# Same brand, different models (Border Collies)



## Maritan

All feedback welcomed.

We have two rescued Border Collies (and are fostering a third). Our two are both raw fed and I love what it has done for them. The foster is not, just because we aren't sure if his potential eventual adopters will continue feeding him raw.

Here's a little background regarding our two.

The red BC, Chloe, was a very lucky adoption. I was looking for a BC through a local rescue and due to various reasons, adoption was delayed. The day I was supposed to meet one of their fosters, I was up early and looking through Craigslist for BCs available. I saw her ad, and as it turned out, the lady had been trying for a while to get Chloe into the rescue. It all worked out in the end.  She is a high drive, go go go type of girl who finds it really hard to engage her "off switch." 

Griffin, is a black, white and some small patches of brown BC. He is an excellent hiking companion and has a wonderful off switch at home. He can cuddle up with you in bed, or on the couch, but if he feels you are getting ready to take them on a walk, he is Ready. He is from the local border collie rescue, and when my wife and I saw a picture of him, we knew we wanted to meet him and adopt him. That was a little more than two years back.

In other words, Chloe is all work, and Griffin can chill out and relax. That's why my wife keeps saying they are the same brand, but two very different models.

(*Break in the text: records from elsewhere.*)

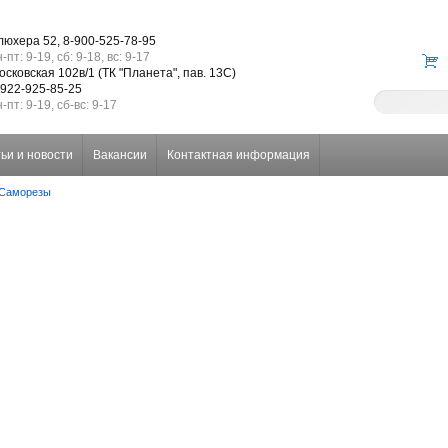
люхера 52, 8-900-525-78-95
-пт: 9-19, сб: 9-18, вс: 9-17
осковская 102в/1 (ТК "Планета", пав. 13С)
-922-925-85-25
-пт: 9-19, сб-вс: 9-17
ьи и новости
Вакансии
Контактная информация
 Саморезы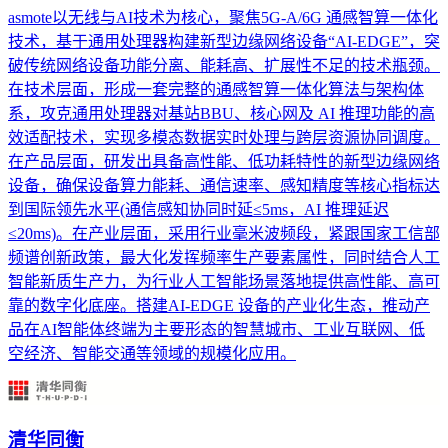
asmote以无线与AI技术为核心，聚焦5G-A/6G 通感智算一体化
技术，基于通用处理器构建新型边缘网络设备“AI-EDGE”，突
破传统网络设备功能分离、能耗高、扩展性不足的技术瓶颈。
在技术层面，形成一套完整的通感智算一体化算法与架构体
系，攻克通用处理器对基站BBU、核心网及 AI 推理功能的高
效适配技术，实现多模态数据实时处理与跨层资源协同调度。
在产品层面，研发出具备高性能、低功耗特性的新型边缘网络
设备，确保设备算力能耗、通信速率、感知精度等核心指标达
到国际领先水平(通信感知协同时延≤5ms，AI 推理延迟
≤20ms)。在产业层面，采用行业毫米波频段，紧跟国家工信部
频谱创新政策，最大化发挥频率生产要素属性，同时结合人工
智能新质生产力，为行业人工智能场景落地提供高性能、高可
靠的数字化底座。搭建AI-EDGE 设备的产业化生态，推动产
品在AI智能体终端为主要形态的智慧城市、工业互联网、低
空经济、智能交通等领域的规模化应用。
清华同衡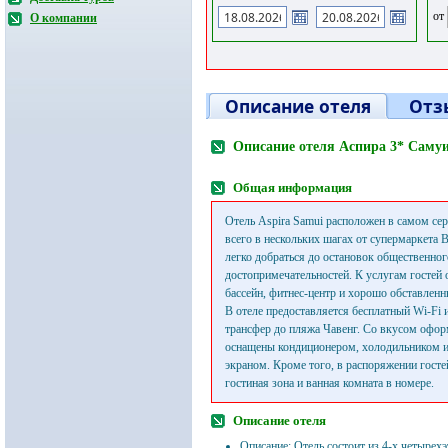
от
О компании
Описание отеля
Отз
Описание отеля Аспира 3* Саму
Общая информация
Отель Aspira Samui расположен в самом сер
всего в нескольких шагах от супермаркета B
легко добраться до остановок общественног
достопримечательностей. К услугам гостей
бассейн, фитнес-центр и хорошо обставленн
В отеле предоставляется бесплатный Wi-Fi
трансфер до пляжа Чавенг. Со вкусом офо
оснащены кондиционером, холодильником и
экраном. Кроме того, в распоряжении госте
гостиная зона и ванная комната в номере.
Описание отеля
Описание: Отель состоит из 4-х четырех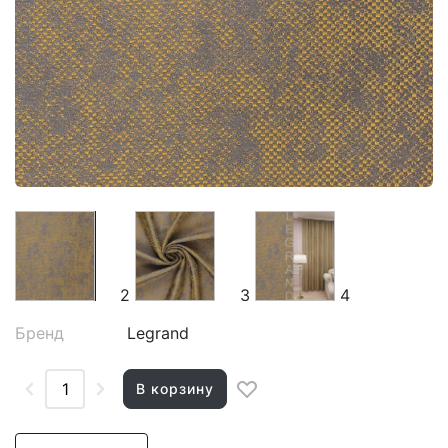
2
3
4
Бренд
Legrand
В корзину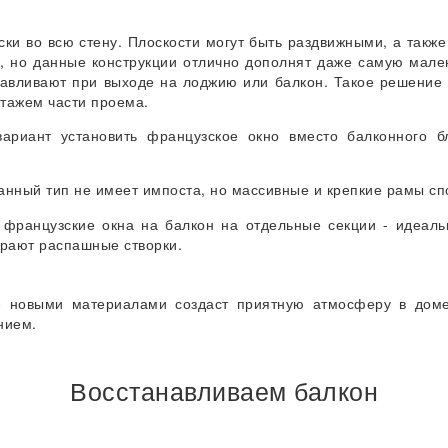
ски во всю стену. Плоскости могут быть раздвижными, а также
е, но данные конструкции отлично дополнят даже самую мале
навливают при выходе на лоджию или балкон. Такое решение
нтажем части проема.
ариант установить французское окно вместо балконного б
нный тип не имеет импоста, но массивные и крепкие рамы сп
 французские окна на балкон на отдельные секции - идеаль
ирают распашные створки.
е новыми материалами создаст приятную атмосферу в доме
нием.
Восстанавливаем балкон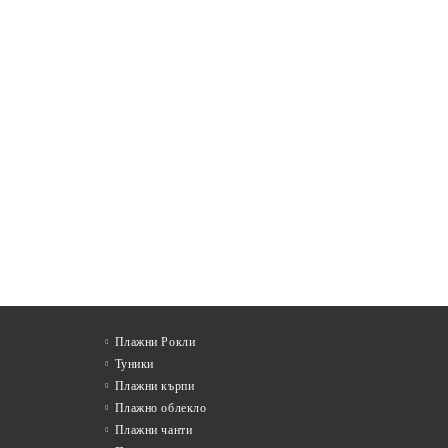
Плажни Рокли
Туники
Плажни кърпи
Плажно облекло
Плажни чанти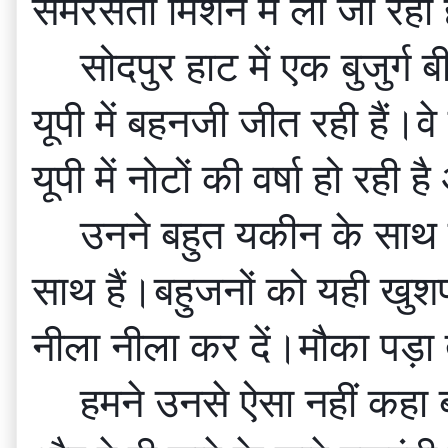
समरसता मिशन में ली जा रही 
सोदपुर हाट में एक बुजुर्
यूपी में बहनजी जीत रही हैं।
यूपी में नोटों की वर्षा हो र
उनने बहुत यकीन के साथ क
साथ हैं।बहुजनों को यही खुशफ
नीला नीला कर दें।मौका पड़ा 
हमने उनसे ऐसा नहीं कहा ब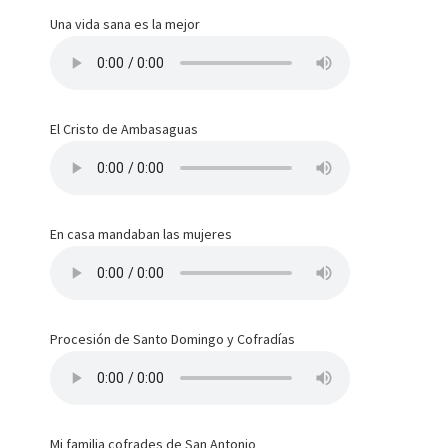
Una vida sana es la mejor
El Cristo de Ambasaguas
En casa mandaban las mujeres
Procesión de Santo Domingo y Cofradías
Mi familia cofrades de San Antonio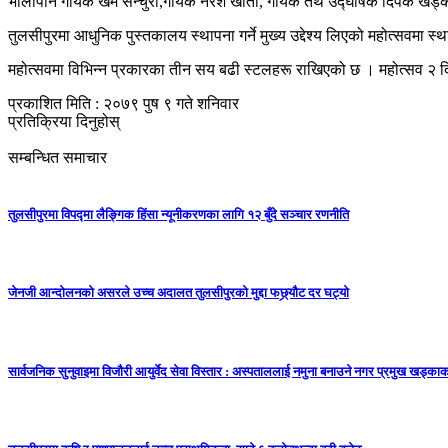
भोलीपनि गायक खेम सेन्चुरी,गायक नरेश खाती, गायक तथ उद्घोषक दिपक खड्का, 
तुलसीपुरमा आधुनिक पुस्तकालय स्थापना गर्ने मुख्य उद्देश्य लिएको महोत्सवमा स
महोत्सवमा विभिन्न प्रकारका तीन सय बढी स्टलहरू राखिएको छ । महोत्सव २ द
प्रकाशित मिति : २०७९ पुष ९ गते शनिवार
प्रतिक्रिया दिनुहोस्
सम्बन्धित समाचार
तुलसीपुरमा विपद्मा लैङ्गिक हिंसा न्यूनीकरणका लागि १२ बुँदे सञ्चार रणनीति
जेनजी आन्दोलनको असरले उच्च अदालत तुलसीपुरको मुद्दा फछ्र्यौट दर घट्यो
सार्वजनिक सुनुवाइमा विजाैरी आयुर्वेद सेवा विस्तार : अस्पताललाई नमुना बनाउने नगर प्रमुख खड्काकाे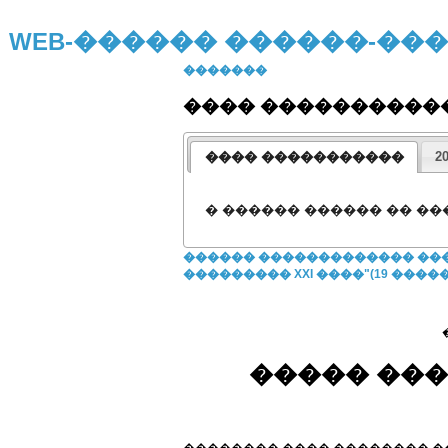
WEB-������ ������-�
�������
���� ����������
���� �����������
2
� ������ ������ �� �
������ ������������� ��
��������� XXI ����"(19 �����
����� ��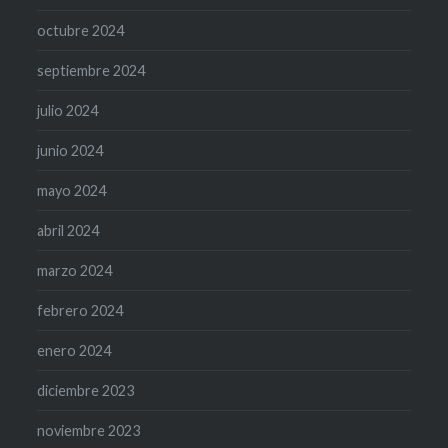
octubre 2024
septiembre 2024
julio 2024
junio 2024
mayo 2024
abril 2024
marzo 2024
febrero 2024
enero 2024
diciembre 2023
noviembre 2023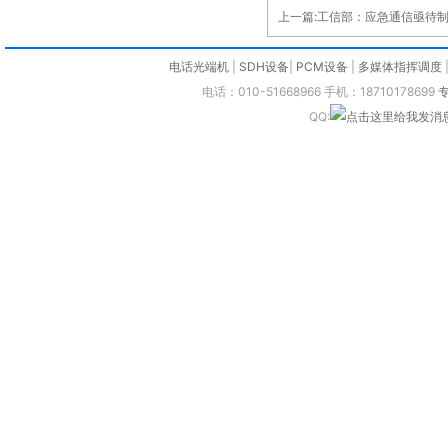
上一篇:
工信部：应急通信亟待
电话光端机
|
SDH设备
|
PCM设备
|
多媒体指挥调度
电话：010-51668966 手机：18710178699
QQ: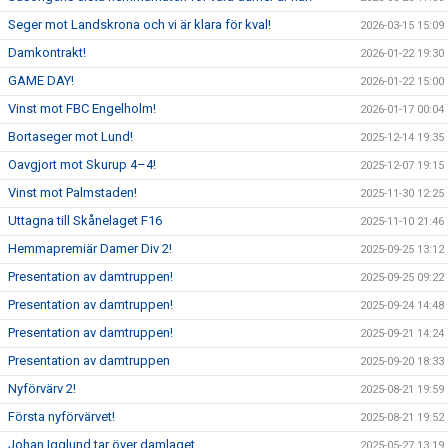
Seger mot Landskrona och vi är klara för kval!
2026-03-15 15:09
Damkontrakt!
2026-01-22 19:30
GAME DAY!
2026-01-22 15:00
Vinst mot FBC Engelholm!
2026-01-17 00:04
Bortaseger mot Lund!
2025-12-14 19:35
Oavgjort mot Skurup 4–4!
2025-12-07 19:15
Vinst mot Palmstaden!
2025-11-30 12:25
Uttagna till Skånelaget F16
2025-11-10 21:46
Hemmapremiär Damer Div 2!
2025-09-25 13:12
Presentation av damtruppen!
2025-09-25 09:22
Presentation av damtruppen!
2025-09-24 14:48
Presentation av damtruppen!
2025-09-21 14:24
Presentation av damtruppen
2025-09-20 18:33
Nyförvärv 2!
2025-08-21 19:59
Första nyförvärvet!
2025-08-21 19:52
Johan Igglund tar över damlaget
2025-05-27 13:19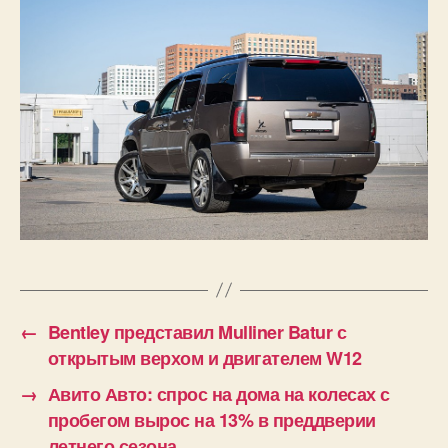
←
Bentley представил Mulliner Batur с
открытым верхом и двигателем W12
→
Авито Авто: спрос на дома на колесах с
пробегом вырос на 13% в преддверии
летнего сезона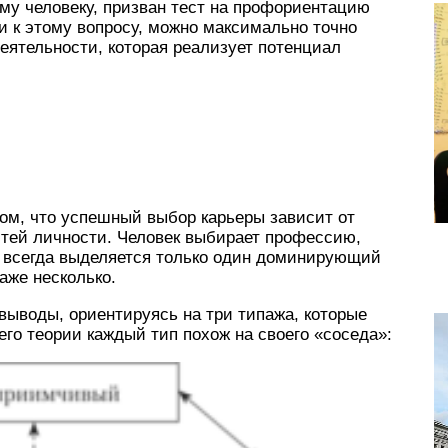
ому человеку, призван тест на профориентацию
и к этому вопросу, можно максимально точно
еятельности, которая реализует потенциал
ом, что успешный выбор карьеры зависит от
тей личности. Человек выбирает профессию,
не всегда выделяется только один доминирующий
аже несколько.
 выводы, ориентируясь на три типажа, которые
его теории каждый тип похож на своего «соседа»: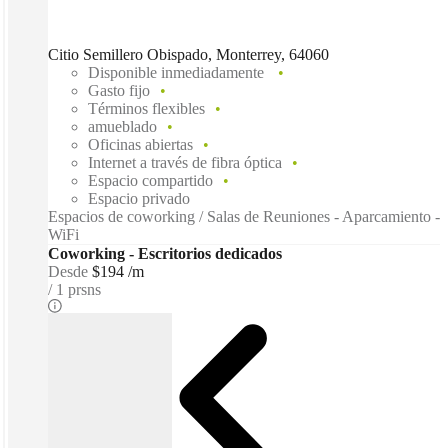
Citio Semillero Obispado, Monterrey, 64060
Disponible inmediadamente
Gasto fijo
Términos flexibles
amueblado
Oficinas abiertas
Internet a través de fibra óptica
Espacio compartido
Espacio privado
Espacios de coworking / Salas de Reuniones - Aparcamiento -
WiFi
Coworking - Escritorios dedicados
Desde
$194 /m
1 prsns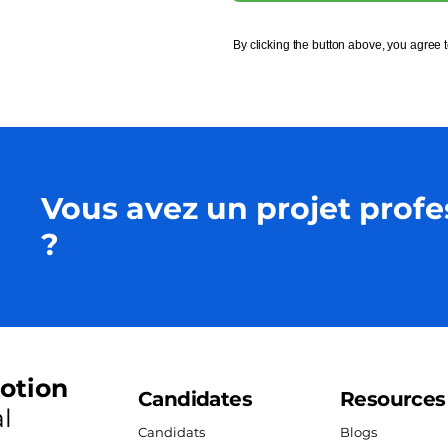
By clicking the button above, you agree 
Vous avez un projet profe
?
otion
Candidates
Resources
l
Candidats
Blogs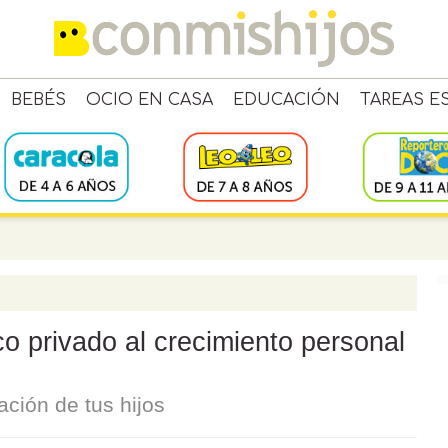
BEBÉS
OCIO EN CASA
EDUCACIÓN
TAREAS E
co privado al crecimiento personal
ación de tus hijos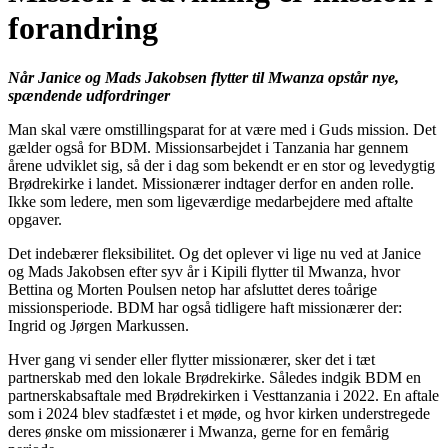
forandring
Når Janice og Mads Jakobsen flytter til Mwanza opstår nye,
spændende udfordringer
Man skal være omstillingsparat for at være med i Guds mission. Det
gælder også for BDM. Missionsarbejdet i Tanzania har gennem
årene udviklet sig, så der i dag som bekendt er en stor og levedygtig
Brødrekirke i landet. Missionærer indtager derfor en anden rolle.
Ikke som ledere, men som ligeværdige medarbejdere med aftalte
opgaver.
Det indebærer fleksibilitet. Og det oplever vi lige nu ved at Janice
og Mads Jakobsen efter syv år i Kipili flytter til Mwanza, hvor
Bettina og Morten Poulsen netop har afsluttet deres toårige
missionsperiode. BDM har også tidligere haft missionærer der:
Ingrid og Jørgen Markussen.
Hver gang vi sender eller flytter missionærer, sker det i tæt
partnerskab med den lokale Brødrekirke. Således indgik BDM en
partnerskabsaftale med Brødrekirken i Vesttanzania i 2022. En aftale
som i 2024 blev stadfæstet i et møde, og hvor kirken understregede
deres ønske om missionærer i Mwanza, gerne for en femårig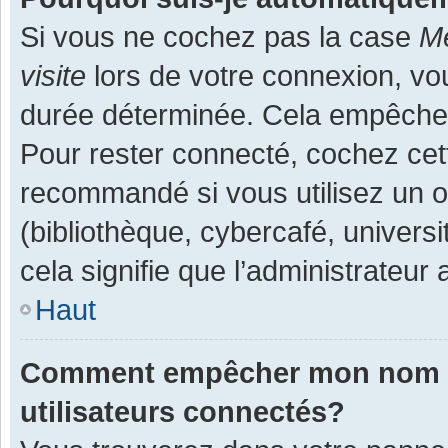
Si vous ne cochez pas la case
Me
visite
lors de votre connexion, v
durée déterminée. Cela empêche l
Pour rester connecté, cochez cet
recommandé si vous utilisez un o
(bibliothèque, cybercafé, universi
cela signifie que l’administrateur 
Haut
Comment empêcher mon nom d’a
utilisateurs connectés?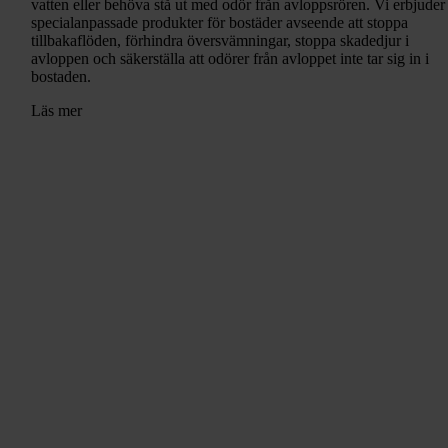
vatten eller behöva stå ut med odör från avloppsrören. Vi erbjuder
specialanpassade produkter för bostäder avseende att stoppa
tillbakaflöden, förhindra översvämningar, stoppa skadedjur i
avloppen och säkerställa att odörer från avloppet inte tar sig in i
bostaden.
Läs mer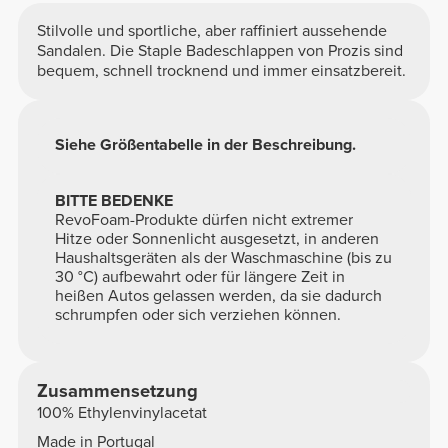
Stilvolle und sportliche, aber raffiniert aussehende
Sandalen. Die Staple Badeschlappen von Prozis sind
bequem, schnell trocknend und immer einsatzbereit.
Siehe Größentabelle in der Beschreibung.
BITTE BEDENKE
RevoFoam-Produkte dürfen nicht extremer
Hitze oder Sonnenlicht ausgesetzt, in anderen
Haushaltsgeräten als der Waschmaschine (bis zu
30 °C) aufbewahrt oder für längere Zeit in
heißen Autos gelassen werden, da sie dadurch
schrumpfen oder sich verziehen können.
Zusammensetzung
100% Ethylenvinylacetat
Made in Portugal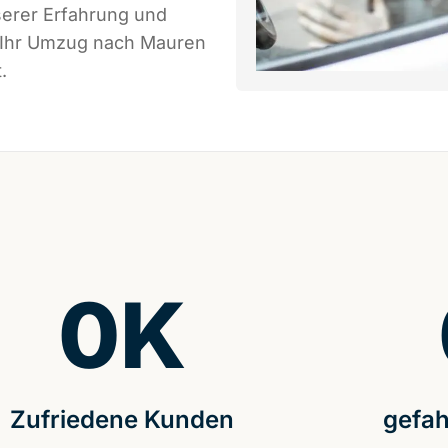
serer Erfahrung und
s Ihr Umzug nach Mauren
.
0
K
Zufriedene Kunden
gefah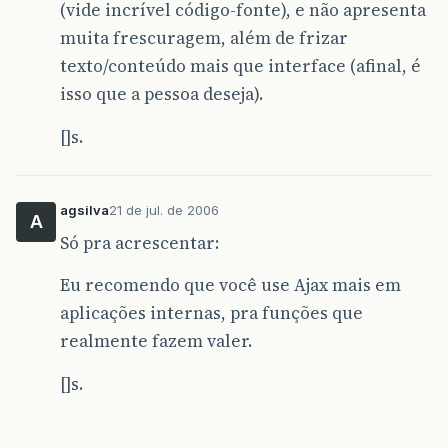
(vide incrível código-fonte), e não apresenta
muita frescuragem, além de frizar
texto/conteúdo mais que interface (afinal, é
isso que a pessoa deseja).
[]s.
agsilva
21 de jul. de 2006
A
Só pra acrescentar:
Eu recomendo que você use Ajax mais em
aplicações internas, pra funções que
realmente fazem valer.
[]s.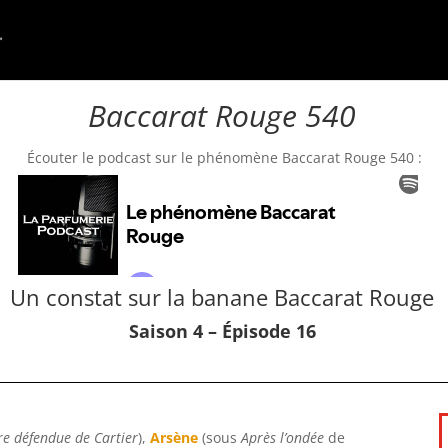
Baccarat Rouge 540
Écouter le podcast sur le phénomène Baccarat Rouge 540 :
Un constat sur la banane Baccarat Rouge
Saison 4 – Épisode 16
re défendue de Cartier
),
Arsène
(sous
Après l’ondée
de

Here are a few pictures of them.

Chloe:
1. This picture really captures her essence: intensity, focus and an unwavering desire to work









2. This is her "resting" on a hike when I gave her a down command and tried to take a picture of her









3. Not the best composition. I threw the ball with one hand and tried to take a picture with the other, and this is what turned out. I still like it though









Griffin:

1. A fantastic hiking buddy









2. While on a walk, he saw some ducks and his herding instinct kicked in full force. Here he is using the quintessential BC eye to let the ducks know who's boss









3. And a not very well composed picture of him herding, just to show you guys what he loves to do


----------



## AveryandAudrey

They look great, beautiful dogs! I love the photo of the herding is process.


----------



## NutroGeoff

Oh wow, what beautiful dogs! I am glad to hear that your dogs are doing well what what you are feeding them.


----------



## Maritan

Thanks guys! I recently acquired a new camera and my dogs have been my willing (and sometimes unwilling) subjects of my photographic incompetence. :heh:


----------



## Georgiapeach

Thanks for the photos - beautiful dogs! I love the intensity in Chloe's eyes. I can see that she doesn't have an "off switch" just by looking at those eyes - lol! I'm glad to see that your dogs have a job - saves their sanity and yours!


----------



## NutroGeoff

I think the pictures are great! I love the action shots.


----------



## Maritan

GeorgiaPeach - Thanks! And, that's right. Them having a job is a huge step towards maintaining our sanity. We went herding yesterday and worked through some mentally tough pressure exercises. Guess what that bought my wife and I? One (measly) evening uninterrupted by ball throwing/ pestering to play etc. Back to the grind today. :wacko:

NutroGeoff - Thank you.


----------



## NutroGeoff

I'm glad that, surprisingly, Matley isnt really extremely high energy. He is like the exact opposite. This dog sleeps more than pretty much any I have ever seen.


----------



## rawforlife00

Great looking dogs!


----------



## rawforlife00

I have the same situation lol. Brooklyn can hangout on your lap for 2nd as straight and still be calm n completely relaxed. Hazel is all work if I don't give her 2 I've walk by 2nd she sits by the door n moans lol but its a good thing she is my alarm system getting me up n outside to do things 

Those dogs got great coats!


----------



## Dude and Bucks Mamma

Beautiful dogs 

It's really interesting to see Griffin, the tricolor, and how the white limits the brown eyebrows, cheeks, and legs. White obscuring the pattern of the dog (or horse or deer or whatever animal) is always intriguing.


----------



## My Girl Serena

Love the pictures! They really look so loved and well taken cared of. :thumb:


----------



## DavidHernandez

WoW !! All are great looking dogs.


----------



## petguides.co

wow beautiful


----------